=== Passage ===
-*-
A r.v. [math]X[/math] follows a uniform distribution [math]U\left(a,b\right)[/math] if [math]X[/math] is continuous with pdf

[math]f_{X}\left(X\right)=\begin{cases} \frac{1}{b-a}, & x\in\left[a,b\right]\\ 0, & otherwise \end{cases}[/math]

Under the Uniform distribution, all values in [math]\left[a,b\right][/math] are “equally likely.”

Notice that if [math]X\sim U\left(a,b\right)[/math], then [math]X=\left(b-a\right)\widetilde{X}+a[/math] where [math]\widetilde{X}\sim U\left(0,1\right)[/math], and [math]f_{\widetilde{X}}\left(x\right)=1\left(x\in\left[0,1\right]\right)[/math].

Mean

[math]E\left(\widetilde{X}\right)=\int_{0}^{1}xdx=\frac{1}{2}[/math].
-*-
=== Entries provided ===
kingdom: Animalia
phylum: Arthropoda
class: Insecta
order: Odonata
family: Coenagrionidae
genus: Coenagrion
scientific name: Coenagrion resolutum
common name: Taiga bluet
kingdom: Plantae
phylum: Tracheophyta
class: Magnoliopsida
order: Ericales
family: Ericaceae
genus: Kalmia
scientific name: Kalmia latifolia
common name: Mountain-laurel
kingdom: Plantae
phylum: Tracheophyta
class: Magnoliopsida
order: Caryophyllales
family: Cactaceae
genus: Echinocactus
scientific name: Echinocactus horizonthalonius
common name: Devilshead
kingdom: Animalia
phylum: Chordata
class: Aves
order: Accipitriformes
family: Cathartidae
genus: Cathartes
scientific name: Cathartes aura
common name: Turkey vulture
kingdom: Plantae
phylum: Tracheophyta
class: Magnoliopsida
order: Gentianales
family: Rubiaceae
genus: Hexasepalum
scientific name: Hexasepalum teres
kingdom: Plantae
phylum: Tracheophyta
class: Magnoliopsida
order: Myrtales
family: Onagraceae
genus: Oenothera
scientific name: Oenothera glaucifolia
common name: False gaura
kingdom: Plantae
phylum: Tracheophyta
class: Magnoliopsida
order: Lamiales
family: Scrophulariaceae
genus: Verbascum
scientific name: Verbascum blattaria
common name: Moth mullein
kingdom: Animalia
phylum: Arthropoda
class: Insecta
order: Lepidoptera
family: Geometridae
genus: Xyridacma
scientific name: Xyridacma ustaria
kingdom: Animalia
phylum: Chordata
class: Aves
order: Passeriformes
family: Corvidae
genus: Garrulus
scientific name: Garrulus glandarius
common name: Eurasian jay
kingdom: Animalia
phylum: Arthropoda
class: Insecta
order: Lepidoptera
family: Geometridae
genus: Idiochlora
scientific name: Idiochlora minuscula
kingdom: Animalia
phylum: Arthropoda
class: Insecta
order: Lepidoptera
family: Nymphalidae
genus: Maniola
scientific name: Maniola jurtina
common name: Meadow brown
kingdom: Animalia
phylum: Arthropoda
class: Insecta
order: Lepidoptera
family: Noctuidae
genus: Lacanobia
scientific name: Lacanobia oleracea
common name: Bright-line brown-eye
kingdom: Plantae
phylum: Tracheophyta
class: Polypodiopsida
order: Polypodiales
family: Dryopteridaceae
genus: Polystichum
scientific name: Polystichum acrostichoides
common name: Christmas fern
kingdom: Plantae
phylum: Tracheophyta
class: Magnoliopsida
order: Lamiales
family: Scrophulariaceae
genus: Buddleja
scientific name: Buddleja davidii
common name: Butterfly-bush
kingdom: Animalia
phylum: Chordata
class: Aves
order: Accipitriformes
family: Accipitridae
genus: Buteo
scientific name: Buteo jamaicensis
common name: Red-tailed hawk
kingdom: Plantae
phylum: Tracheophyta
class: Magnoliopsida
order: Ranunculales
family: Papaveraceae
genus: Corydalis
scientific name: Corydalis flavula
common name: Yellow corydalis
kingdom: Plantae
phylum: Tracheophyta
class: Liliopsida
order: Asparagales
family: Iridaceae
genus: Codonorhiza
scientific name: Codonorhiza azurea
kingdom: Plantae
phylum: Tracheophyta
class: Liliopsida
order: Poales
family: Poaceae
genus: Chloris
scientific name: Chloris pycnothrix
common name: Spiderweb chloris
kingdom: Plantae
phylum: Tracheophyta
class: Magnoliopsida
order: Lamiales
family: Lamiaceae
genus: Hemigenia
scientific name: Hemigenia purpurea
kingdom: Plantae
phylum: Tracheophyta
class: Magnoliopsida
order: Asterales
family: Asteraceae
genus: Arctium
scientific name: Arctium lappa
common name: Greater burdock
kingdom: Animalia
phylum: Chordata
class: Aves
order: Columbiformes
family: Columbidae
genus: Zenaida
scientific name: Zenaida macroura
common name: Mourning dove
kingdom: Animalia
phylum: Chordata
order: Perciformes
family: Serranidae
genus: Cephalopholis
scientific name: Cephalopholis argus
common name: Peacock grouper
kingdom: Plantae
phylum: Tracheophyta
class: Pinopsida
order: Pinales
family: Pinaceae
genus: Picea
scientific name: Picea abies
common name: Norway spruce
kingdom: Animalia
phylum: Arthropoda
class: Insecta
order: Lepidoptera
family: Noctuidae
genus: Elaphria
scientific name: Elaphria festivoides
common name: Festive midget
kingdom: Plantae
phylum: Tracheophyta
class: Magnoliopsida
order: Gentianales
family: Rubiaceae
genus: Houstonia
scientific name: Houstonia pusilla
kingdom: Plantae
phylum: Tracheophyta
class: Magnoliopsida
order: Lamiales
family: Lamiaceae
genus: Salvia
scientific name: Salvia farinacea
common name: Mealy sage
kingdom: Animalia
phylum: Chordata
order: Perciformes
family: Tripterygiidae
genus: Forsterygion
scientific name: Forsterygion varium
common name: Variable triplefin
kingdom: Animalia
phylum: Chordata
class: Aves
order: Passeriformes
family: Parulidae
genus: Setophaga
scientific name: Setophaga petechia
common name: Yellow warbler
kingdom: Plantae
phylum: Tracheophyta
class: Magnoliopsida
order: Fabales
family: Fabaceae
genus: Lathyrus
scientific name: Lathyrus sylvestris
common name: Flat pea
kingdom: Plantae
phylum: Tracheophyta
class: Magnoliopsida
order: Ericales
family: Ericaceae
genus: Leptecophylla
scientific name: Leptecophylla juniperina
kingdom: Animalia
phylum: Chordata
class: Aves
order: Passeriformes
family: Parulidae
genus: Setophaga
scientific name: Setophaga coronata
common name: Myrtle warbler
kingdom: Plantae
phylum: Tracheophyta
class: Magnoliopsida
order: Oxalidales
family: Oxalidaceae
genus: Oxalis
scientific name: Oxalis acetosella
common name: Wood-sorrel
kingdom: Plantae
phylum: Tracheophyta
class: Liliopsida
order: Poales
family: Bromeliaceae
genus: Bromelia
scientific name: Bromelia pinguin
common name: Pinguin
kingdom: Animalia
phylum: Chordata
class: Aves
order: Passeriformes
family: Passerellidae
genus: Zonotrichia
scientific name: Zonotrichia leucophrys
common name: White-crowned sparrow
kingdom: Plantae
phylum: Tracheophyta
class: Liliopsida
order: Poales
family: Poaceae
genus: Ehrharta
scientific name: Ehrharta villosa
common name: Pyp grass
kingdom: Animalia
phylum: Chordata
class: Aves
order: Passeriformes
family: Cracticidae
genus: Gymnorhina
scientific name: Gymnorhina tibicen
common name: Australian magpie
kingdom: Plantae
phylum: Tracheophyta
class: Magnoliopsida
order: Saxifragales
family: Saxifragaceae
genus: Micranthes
-*-
=== Tasks to perform ===
1. Answer these from the passage on the uniform distribution:
(a) What value does the pdf take for x in [a, b]?
(b) How is X written in terms of a variable distributed U(0,1)?
(c) What is the mean of that U(0,1) variable?
2. Carry on the passage on the uniform distribution, picking up after its last line.

=== Task-by-task outputs ===
1.
(a) 1/(b − a)
(b) X = (b − a)X̃ + a, where X̃ ~ U(0,1)
(c) 1/2

2.
So, [math]E\left(X\right)=E\left(\left(b-a\right)\widetilde{X}+a\right)=\left(b-a\right)E\left(\widetilde{X}\right)+a=\frac{a+b}{2}[/math]

Variance

[math]Var\left(\widetilde{X}\right)=E\left(\widetilde{X}^{2}\right)-E\left(\widetilde{X}\right)^{2}=\int_{0}^{1}x^{2}dx-\left(\frac{1}{2}\right)^{2}=\frac{1}{3}-\frac{1}{4}=\frac{1}{12}[/math].

So, [math]Var\left(X\right)=Var\left(\left(b-a\right)\widetilde{X}+a\right)=\left(b-a\right)^{2}Var\left(\widetilde{X}\right)=\frac{\left(b-a\right)^{2}}{12}[/math].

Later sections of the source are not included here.